(Entries taken from a collection)

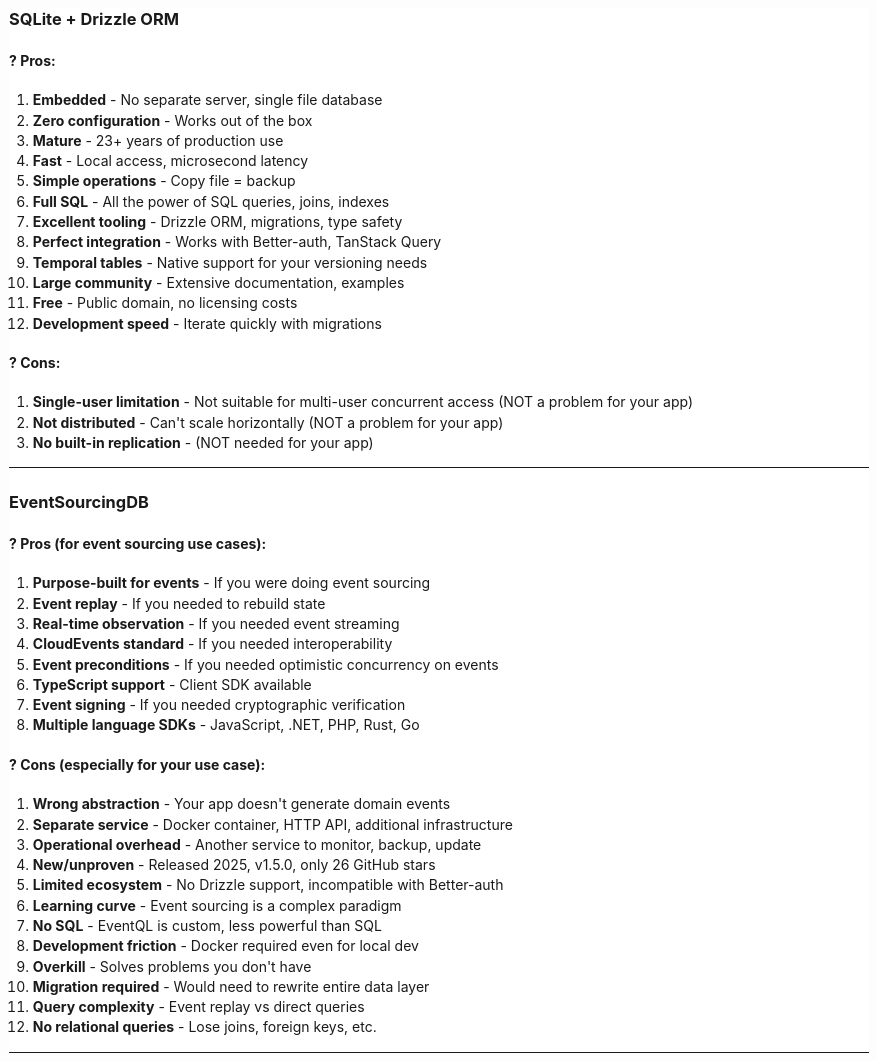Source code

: ### SQLite + Drizzle ORM

#### ? Pros:
1. **Embedded** - No separate server, single file database
2. **Zero configuration** - Works out of the box
3. **Mature** - 23+ years of production use
4. **Fast** - Local access, microsecond latency
5. **Simple operations** - Copy file = backup
6. **Full SQL** - All the power of SQL queries, joins, indexes
7. **Excellent tooling** - Drizzle ORM, migrations, type safety
8. **Perfect integration** - Works with Better-auth, TanStack Query
9. **Temporal tables** - Native support for your versioning needs
10. **Large community** - Extensive documentation, examples
11. **Free** - Public domain, no licensing costs
12. **Development speed** - Iterate quickly with migrations

#### ? Cons:
1. **Single-user limitation** - Not suitable for multi-user concurrent access (NOT a problem for your app)
2. **Not distributed** - Can't scale horizontally (NOT a problem for your app)
3. **No built-in replication** - (NOT needed for your app)

---

### EventSourcingDB

#### ? Pros (for event sourcing use cases):
1. **Purpose-built for events** - If you were doing event sourcing
2. **Event replay** - If you needed to rebuild state
3. **Real-time observation** - If you needed event streaming
4. **CloudEvents standard** - If you needed interoperability
5. **Event preconditions** - If you needed optimistic concurrency on events
6. **TypeScript support** - Client SDK available
7. **Event signing** - If you needed cryptographic verification
8. **Multiple language SDKs** - JavaScript, .NET, PHP, Rust, Go

#### ? Cons (especially for your use case):
1. **Wrong abstraction** - Your app doesn't generate domain events
2. **Separate service** - Docker container, HTTP API, additional infrastructure
3. **Operational overhead** - Another service to monitor, backup, update
4. **New/unproven** - Released 2025, v1.5.0, only 26 GitHub stars
5. **Limited ecosystem** - No Drizzle support, incompatible with Better-auth
6. **Learning curve** - Event sourcing is a complex paradigm
7. **No SQL** - EventQL is custom, less powerful than SQL
8. **Development friction** - Docker required even for local dev
9. **Overkill** - Solves problems you don't have
10. **Migration required** - Would need to rewrite entire data layer
11. **Query complexity** - Event replay vs direct queries
12. **No relational queries** - Lose joins, foreign keys, etc.

---
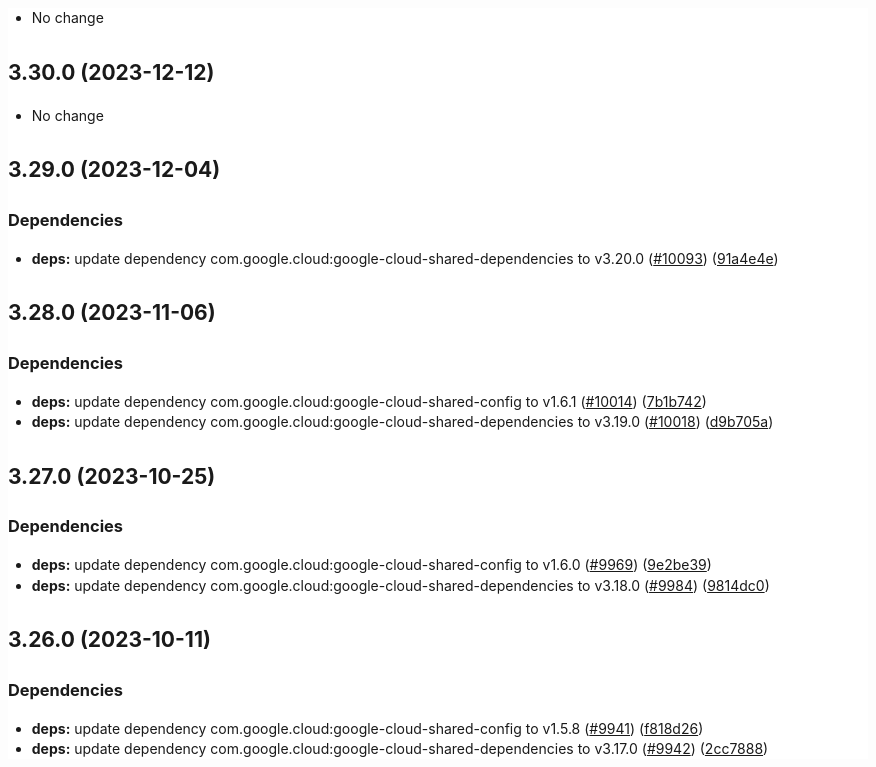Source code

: * No change


## 3.30.0 (2023-12-12)

* No change


## 3.29.0 (2023-12-04)

### Dependencies

* **deps:** update dependency com.google.cloud:google-cloud-shared-dependencies to v3.20.0 ([#10093](https://github.com/googleapis/google-cloud-java/issues/10093)) ([91a4e4e](https://github.com/googleapis/google-cloud-java/commit/91a4e4e20252f667b8fc6bda0d9ceaf947348274))


## 3.28.0 (2023-11-06)

### Dependencies

* **deps:** update dependency com.google.cloud:google-cloud-shared-config to v1.6.1 ([#10014](https://github.com/googleapis/google-cloud-java/issues/10014)) ([7b1b742](https://github.com/googleapis/google-cloud-java/commit/7b1b742dab21139398032549fb03e127b1a03841))
* **deps:** update dependency com.google.cloud:google-cloud-shared-dependencies to v3.19.0 ([#10018](https://github.com/googleapis/google-cloud-java/issues/10018)) ([d9b705a](https://github.com/googleapis/google-cloud-java/commit/d9b705aaed8ea4447c7a02d5c54300f8909a30b1))


## 3.27.0 (2023-10-25)

### Dependencies

* **deps:** update dependency com.google.cloud:google-cloud-shared-config to v1.6.0 ([#9969](https://github.com/googleapis/google-cloud-java/issues/9969)) ([9e2be39](https://github.com/googleapis/google-cloud-java/commit/9e2be39c5b2d7764421325f65a6d0d06351fcda5))
* **deps:** update dependency com.google.cloud:google-cloud-shared-dependencies to v3.18.0 ([#9984](https://github.com/googleapis/google-cloud-java/issues/9984)) ([9814dc0](https://github.com/googleapis/google-cloud-java/commit/9814dc092ad7edb7b1b21f87fa48d76a2423d731))


## 3.26.0 (2023-10-11)

### Dependencies

* **deps:** update dependency com.google.cloud:google-cloud-shared-config to v1.5.8 ([#9941](https://github.com/googleapis/google-cloud-java/issues/9941)) ([f818d26](https://github.com/googleapis/google-cloud-java/commit/f818d26968e1f19d302da1f1ea0145b2cc496ce0))
* **deps:** update dependency com.google.cloud:google-cloud-shared-dependencies to v3.17.0 ([#9942](https://github.com/googleapis/google-cloud-java/issues/9942)) ([2cc7888](https://github.com/googleapis/google-cloud-java/commit/2cc78885d76ae5e7dfc4cc9f3034c25fa22c6cc1))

WHAT NEEDS TO BE DONE: The copy you produce must hold all the records above exactly and none of their pictures.

EXERCISE SOLUTION:
Source code

: ### SQLite + Drizzle ORM

#### ? Pros:
1. **Embedded** - No separate server, single file database
2. **Zero configuration** - Works out of the box
3. **Mature** - 23+ years of production use
4. **Fast** - Local access, microsecond latency
5. **Simple operations** - Copy file = backup
6. **Full SQL** - All the power of SQL queries, joins, indexes
7. **Excellent tooling** - Drizzle ORM, migrations, type safety
8. **Perfect integration** - Works with Better-auth, TanStack Query
9. **Temporal tables** - Native support for your versioning needs
10. **Large community** - Extensive documentation, examples
11. **Free** - Public domain, no licensing costs
12. **Development speed** - Iterate quickly with migrations

#### ? Cons:
1. **Single-user limitation** - Not suitable for multi-user concurrent access (NOT a problem for your app)
2. **Not distributed** - Can't scale horizontally (NOT a problem for your app)
3. **No built-in replication** - (NOT needed for your app)

---

### EventSourcingDB

#### ? Pros (for event sourcing use cases):
1. **Purpose-built for events** - If you were doing event sourcing
2. **Event replay** - If you needed to rebuild state
3. **Real-time observation** - If you needed event streaming
4. **CloudEvents standard** - If you needed interoperability
5. **Event preconditions** - If you needed optimistic concurrency on events
6. **TypeScript support** - Client SDK available
7. **Event signing** - If you needed cryptographic verification
8. **Multiple language SDKs** - JavaScript, .NET, PHP, Rust, Go

#### ? Cons (especially for your use case):
1. **Wrong abstraction** - Your app doesn't generate domain events
2. **Separate service** - Docker container, HTTP API, additional infrastructure
3. **Operational overhead** - Another service to monitor, backup, update
4. **New/unproven** - Released 2025, v1.5.0, only 26 GitHub stars
5. **Limited ecosystem** - No Drizzle support, incompatible with Better-auth
6. **Learning curve** - Event sourcing is a complex paradigm
7. **No SQL** - EventQL is custom, less powerful than SQL
8. **Development friction** - Docker required even for local dev
9. **Overkill** - Solves problems you don't have
10. **Migration required** - Would need to rewrite entire data layer
11. **Query complexity** - Event replay vs direct queries
12. **No relational queries** - Lose joins, foreign keys, etc.

---
Source code

: * No change


## 3.30.0 (2023-12-12)

* No change


## 3.29.0 (2023-12-04)

### Dependencies

* **deps:** update dependency com.google.cloud:google-cloud-shared-dependencies to v3.20.0 ([#10093](https://github.com/googleapis/google-cloud-java/issues/10093)) ([91a4e4e](https://github.com/googleapis/google-cloud-java/commit/91a4e4e20252f667b8fc6bda0d9ceaf947348274))


## 3.28.0 (2023-11-06)

### Dependencies

* **deps:** update dependency com.google.cloud:google-cloud-shared-config to v1.6.1 ([#10014](https://github.com/googleapis/google-cloud-java/issues/10014)) ([7b1b742](https://github.com/googleapis/google-cloud-java/commit/7b1b742dab21139398032549fb03e127b1a03841))
* **deps:** update dependency com.google.cloud:google-cloud-shared-dependencies to v3.19.0 ([#10018](https://github.com/googleapis/google-cloud-java/issues/10018)) ([d9b705a](https://github.com/googleapis/google-cloud-java/commit/d9b705aaed8ea4447c7a02d5c54300f8909a30b1))


## 3.27.0 (2023-10-25)

### Dependencies

* **deps:** update dependency com.google.cloud:google-cloud-shared-config to v1.6.0 ([#9969](https://github.com/googleapis/google-cloud-java/issues/9969)) ([9e2be39](https://github.com/googleapis/google-cloud-java/commit/9e2be39c5b2d7764421325f65a6d0d06351fcda5))
* **deps:** update dependency com.google.cloud:google-cloud-shared-dependencies to v3.18.0 ([#9984](https://github.com/googleapis/google-cloud-java/issues/9984)) ([9814dc0](https://github.com/googleapis/google-cloud-java/commit/9814dc092ad7edb7b1b21f87fa48d76a2423d731))


## 3.26.0 (2023-10-11)

### Dependencies

* **deps:** update dependency com.google.cloud:google-cloud-shared-config to v1.5.8 ([#9941](https://github.com/googleapis/google-cloud-java/issues/9941)) ([f818d26](https://github.com/googleapis/google-cloud-java/commit/f818d26968e1f19d302da1f1ea0145b2cc496ce0))
* **deps:** update dependency com.google.cloud:google-cloud-shared-dependencies to v3.17.0 ([#9942](https://github.com/googleapis/google-cloud-java/issues/9942)) ([2cc7888](https://github.com/googleapis/google-cloud-java/commit/2cc78885d76ae5e7dfc4cc9f3034c25fa22c6cc1))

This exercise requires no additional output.